A tourist takes in the view at the Sepilok Rainforest Discovery Centre in Sabah State, Malaysia

Coal has been expelled from Eden.

On Wednesday the government of Sabah, the ecologically rich state on the northeast tip of Malaysian Borneo, announced it had killed a plan to build a controversial 300-megawatt coal-fired plant in the tourism-driven eco-paradise. The plant had been proposed to help meet the state's energy shortages, which regularly inflict brownouts on Sabah's 3 million residents. Instead, Sabah will tap its relatively abundant store of natural gas.

That's not the cutting-edge renewable-energy portfolio environmentalists consider ideal, but it's certainly cleaner than coal. And because the state's vast clean-energy potential is still largely undeveloped, it's the most immediate practical solution to the growing local power needs. Officials anticipate a 7.7% annual increase in demand through 2020.

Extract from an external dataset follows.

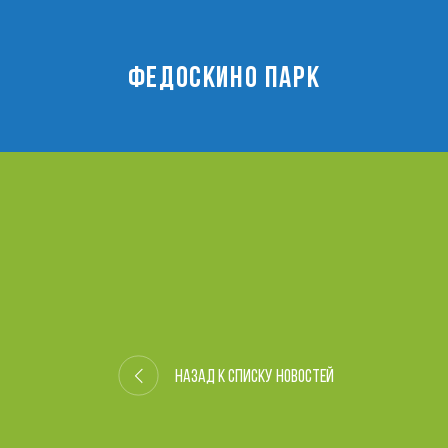
ФЕДОСКИНО ПАРК
Назад к списку новостей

Imperfect though the natural-gas solution may be, it marks a huge course change toward clean energy in Malaysia, says Daniel Kammen of the University of California, Berkeley, who directed an energy and environmental-impact study commissioned by a coalition of green groups, which was used widely in the discussions of Sabah's energy options. "It is a turning point that should bring deserved praise and partnerships to Malaysia at the upcoming climate conference in Durban, South Africa," says Kammen, now the chief technical specialist for renewable energy and energy efficiency at the World Bank.

This is the third defeat for the proposed coal-fired plant — which would have been Sabah's first such facility — in three years. The first two proposals were shot down by the federal Department of Environment and local opposition. And even though the latest one seemed to be heading in that direction after it failed a detailed environmental-impact assessment in August, anticoal activists nevertheless worried it would eventually be approved because it was slated for federal land and had the backing of the Malaysian Prime Minister Najib Razak.

That backing has disappeared, according to a statement on Bernama, Malaysia's state news agency, by Sabah's chief minister, Musa Aman, who made the official announcement of the coal-fired plant's cancellation on Wednesday. That move followed a recent National Economic Advisory Council meeting attended by federal and state officials, including Najib and Musa. The decision was made in part, Musa said, because "the government under the Prime Minister's leadership is a government that always listens to the voices and feels the pulse of the people."

Maybe. But after a three-year campaign to get those voices heard, Sabah's environmental activists might beg to differ. Nevertheless, they're reveling in what is an unusual victory. Activism isn't exactly common in Sabah.

"I don't think there had ever been such a movement [in Sabah] over any other issue before," says Cynthia Ong, who heads one of the five environmental organizations that collaborated on the anticoal campaign. "The groundswell of dissent, which started local and became international, was a key piece."

High-profile environmental organizations like 350.org promoted Sabah's anticoal message. Some international media coverage didn't hurt either. (TIME's story about the coal-plant fight, "Malaysia: A Coal Plant in Paradise", was widely picked up by the Malaysian media and social networks such as Facebook and Twitter.) Environmentalists don't fear a fourth site being proposed down the road.

"I think coal power is dead for Sabah," Ong says. "We are certainly going to do everything we can to ensure that."